Si l'objectif de validation de la période 1996-1999 était louable au regard du principe de sécurité juridique, la mise à la charge du créancier d'une partie des frais d'exécution forcée est, elle, mal comprise par nos concitoyens. Le président de votre commission des Lois, M. Jean-Jacques HYEST, a d'ailleurs interpellé le gouvernement le 1 er mars 2007 par une question écrite (question n° 26410). En réponse, le garde des sceaux, ministre de la justice, a précisé, d'une part, que les débiteurs étaient souvent impécunieux, d'autre part, que le décret n° 2001-212 du 8 mars 2001 avait limité le champ d'application du droit proportionnel à la charge du créancier au regard de ce qui était initialement prévu par les articles 10 et 11 du décret tarifaire.
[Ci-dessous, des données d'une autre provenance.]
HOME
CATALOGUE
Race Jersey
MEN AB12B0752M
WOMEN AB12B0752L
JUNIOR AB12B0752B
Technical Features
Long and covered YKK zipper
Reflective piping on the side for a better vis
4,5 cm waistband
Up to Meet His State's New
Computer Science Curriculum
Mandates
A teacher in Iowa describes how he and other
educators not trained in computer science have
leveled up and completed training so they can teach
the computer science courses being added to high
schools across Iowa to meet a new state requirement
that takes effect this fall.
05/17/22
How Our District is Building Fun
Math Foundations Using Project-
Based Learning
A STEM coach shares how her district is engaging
Notamment les créanciers prud'homaux et d'aliments en sont exemptés, et la rémunération maximale de l'huissier de justice, au titre de ce droit, a été réduite de moitié.

La présente proposition de loi vise à trouver une solution équitable et équilibrée permettant à la fois de ne pas alourdir systématiquement la charge des débiteurs qui peuvent, de bonne foi, éprouver de réelles difficultés à honorer la décision de justice mais également de ne pas faire supporter au consommateur les frais de l'exécution forcée lorsque le professionnel condamné est en « état manifeste de régler la créance », par exemple dans le cas où il s'agit d'un professionnel dont la solvabilité ne fait aucun doute (banques, assurances, opérateurs de téléphonie ou d'internet, professionnels de la vente à distance...). C'est au juge qu'il appartiendrait, soit d'office soit à la demande du consommateur, de mettre à la charge de l'entreprise l'intégralité des éventuels frais d'huissier, et ce au regard de l'importance de l'entreprise et du montant du dédommagement alloué. Le professionnel disposerait de huit jours suivant l'acquisition par le jugement du caractère exécutoire pour honorer le jugement.
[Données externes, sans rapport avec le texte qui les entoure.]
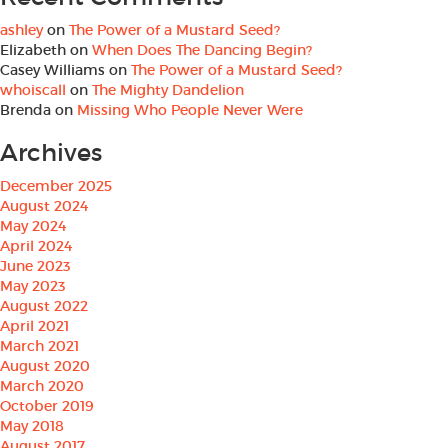
ashley
on
The Power of a Mustard Seed?
Elizabeth
on
When Does The Dancing Begin?
Casey Williams
on
The Power of a Mustard Seed?
whoiscall
on
The Mighty Dandelion
Brenda
on
Missing Who People Never Were
Archives
December 2025
August 2024
May 2024
April 2024
June 2023
May 2023
August 2022
April 2021
March 2021
August 2020
March 2020
October 2019
May 2018
August 2017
Ce dispositif permettrait ainsi d'encourager le professionnel à se libérer spontanément et rapidement de sa dette pour éviter d'avoir à supporter, en outre, le coût de recouvrement. En cas de résistance du professionnel, le créancier ne rencontrerait plus l'obstacle des frais laissés à sa charge pour l'exécution forcée de la décision de justice.

Notons que ces nouvelles règles n'auraient aucune incidence sur la rémunération des huissiers, le débiteur solvable assumant seul l'intégralité des frais d'exécution forcée, aujourd'hui divisés entre le créancier et le débiteur.

PROPOSITION DE LOI

Article unique

Après l'article L. 141-3 du code de la consommation, il est inséré un article L. 141-4 ainsi rédigé :

« Art. L. 141-4 . - Lors du prononcé d'une condamnation, le juge peut, même d'office, mettre l'intégralité du droit proportionnel de recouvrement ou d'encaissement prévu à l'article 32 de la loi n° 91-650 du 9 juillet 1991 portant réforme des procédures civiles d'exécution à la charge du professionnel en état manifeste de régler la créance, dans le cas où il ne s'exécuterait pas de ses obligations dans le délai de huit jours suivant l'acquisition par le jugement du caractère exécutoire ».